Bad Luck Banging or Loony Porn
Thursday, October 28, 5:15pmOur favorite movie title since Sister Act 2: Back in the Habit. Director Radu Jude won the Golden Bear in Berlin this year for this unconventional, absurdist comedy. A schoolteacher’s sexual encounter with her husband (shown in its explicit entirety) accidentally goes viral, and it kicks off encounters with the pervasive sexist, consumerist, nationalist, and anti-semitic attitudes within the society. The kind of film Hal Ashby might have made if he lived in Romania.
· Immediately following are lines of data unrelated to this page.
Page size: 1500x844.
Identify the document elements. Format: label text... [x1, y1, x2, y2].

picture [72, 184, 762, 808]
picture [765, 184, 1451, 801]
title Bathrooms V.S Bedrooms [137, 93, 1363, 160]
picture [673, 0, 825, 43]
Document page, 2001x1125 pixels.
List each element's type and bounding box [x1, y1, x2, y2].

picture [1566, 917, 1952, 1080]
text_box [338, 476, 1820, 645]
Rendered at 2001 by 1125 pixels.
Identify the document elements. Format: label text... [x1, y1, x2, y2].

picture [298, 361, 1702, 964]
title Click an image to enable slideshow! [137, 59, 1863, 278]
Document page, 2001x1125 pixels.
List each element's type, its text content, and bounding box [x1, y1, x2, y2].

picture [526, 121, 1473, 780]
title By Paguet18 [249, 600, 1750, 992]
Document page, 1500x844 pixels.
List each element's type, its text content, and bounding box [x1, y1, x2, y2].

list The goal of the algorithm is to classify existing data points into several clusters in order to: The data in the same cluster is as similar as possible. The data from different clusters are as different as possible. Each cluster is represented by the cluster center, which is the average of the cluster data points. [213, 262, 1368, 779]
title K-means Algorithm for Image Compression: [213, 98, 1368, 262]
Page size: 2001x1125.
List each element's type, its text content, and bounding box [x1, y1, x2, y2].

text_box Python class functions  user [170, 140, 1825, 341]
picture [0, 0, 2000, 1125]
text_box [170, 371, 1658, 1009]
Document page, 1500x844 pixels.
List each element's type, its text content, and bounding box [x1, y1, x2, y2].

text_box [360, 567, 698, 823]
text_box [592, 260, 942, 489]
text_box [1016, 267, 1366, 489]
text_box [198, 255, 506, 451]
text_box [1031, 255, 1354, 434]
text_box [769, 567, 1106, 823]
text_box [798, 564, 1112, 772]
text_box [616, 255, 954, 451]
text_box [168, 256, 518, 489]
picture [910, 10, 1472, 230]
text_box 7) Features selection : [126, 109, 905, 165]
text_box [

The Worst Person in the World
Friday, October 29, 2:30pm
Joachim Trier’s final installment of his trilogy about life in Oslo, Norway, follows Julie, who’s approaching 30—and all the personal crossroads and doubts that brings. Julie veers between lovers in this deeply romantic film that bends the tender relationship comedy into some unexpected (and tear-jerking) positions. Renate Reinsve won the Best Actress award for her performance as Julie at Cannes this year.
The Humans
Friday, October 29, 8pmStephen Karam has adapted and directed his 2016 Tony Award winning play of the same, about a family gathering in Manhattan over Thanksgiving and struggling to connect. Into the familiar dinner-table-drama genre Karam has mixed the unexpected element of terror as a troubled working class family under fight over religion, politics, and everything else. Featuring Amy Schumer and Oscar nominees Richard Jenkins and Steven Yeun.